Hmm...the more you write, the more I'm inclined to think of her as a selfish social climber who thinks you are surplus to requirements atm, but who wants to keep you on as an option.

Do not let her affect your friendships with others. Operate completely seperately from her, while remaining cheerful and pleasant.

Do NOT give this person any fuel which she may use against you (just a hunch) - don't complain about all this, and don't seek her approval or permission to forge your own way with these friends.

Fact is...she's not arsed about you...so fuck her.

fedupandfifty Wed 29-Jan-14 17:55:25

love I had a friend like this too. Very sociable, and our kids got on great from nursery til the age of about 8. She would go out of her way for me, and seemed genuine in her liking of me. Then suddenly she dropped me, and discouraged her ds from playing with my dd. She had loads of "friends" , but, like your friend, moved around people, taking them up and dropping them. I genuinely don't think she meant to hurt anyone, but I, for one, was very upset.

I think she was just flighty, like the person mentioned upthread. Perhaps your friend is like this?

In your shoes, I'd move on, otherwise you'll look needy and desperate. Be civil, but keep it at that.

LoveGarfield Wed 29-Jan-14 17:55:47

Maybe that's it.

KatnipEvergreen Wed 29-Jan-14 17:56:23

It's not always a good idea to get loads of friends together - they don't always blend as a group and often you don't get to chat to people you really want to chat to. Perhaps she just wants to see you separately as she likes to have a good chat with you. I know I have separate groups of friends.

IshouldhavemarriedEwanMcGregor Wed 29-Jan-14 17:56:47

Oh dear God no don't bring it up with her whatever you do!

Just accept, nurture and enjoy other friendships, have superficial chit and chats with her and tell yourself FIRMLY that this is no big deal, not everyone in life will want to be your friend, nor will you understand what makes some people tick, and put it out of your mind.

meeroolla Wed 29-Jan-14 17:57:20

The fact that she is going from group to group suggests she's a bit of a social climber and will try to befriend anyone and everyone, as long as they suit her needs at the time or can provide something she wants!

I had someone that I classed as a very good friend. We hadn't known each other that long but we got on so well. All of a sudden she stopped bothering with me and didn't want to meet up, and had moved on to another group of friends. I was really upset. Until she ditched them too. And the next lot. And the next.

Basically she just sails through life with stages of 'temporary' friends and then moves on.

Not the way I would want to be, but some people seem to be like that.

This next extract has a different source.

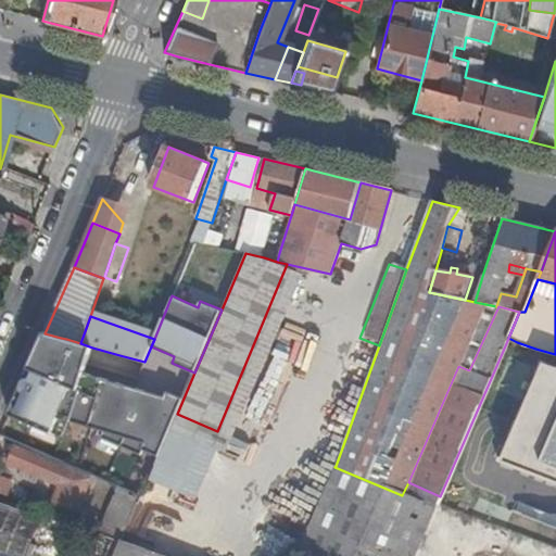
[(61,338),(45,333),(10,414),(63,437),(70,420),(104,431),(102,437),(142,454),(144,449),(159,456),(177,414),(182,401),(166,394),(163,399),(86,373),(92,348),(80,343),(66,339),(61,338)]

Madmammy83 Wed 29-Jan-14 17:58:52

She might have just gone off your company, it happens, friends part ways. I'd drop her to be honest, be civil and friendly but she's obviously not interested in having a close relationship anymore so I wouldn't push it.

Notawordfromtheladybird Wed 29-Jan-14 18:00:31

Some people like to keep friends in compartments. She's known you for quite a while. If you introduced her to your friends, she would feel obligated to continuously invite you every time she wanted to see one of the people you introduced her to. Which, of course, is a different dynamic.

Her comment about don't invite so and so says to me she is meeting new people and dropping them when she can see they won't gell.

Also, I think she doesn't want to do couple things. I have a friend who would say our husbands get along. No, my husband tolerates him and I get irritated by him. I see less of her because she's always suggesting couple stuff.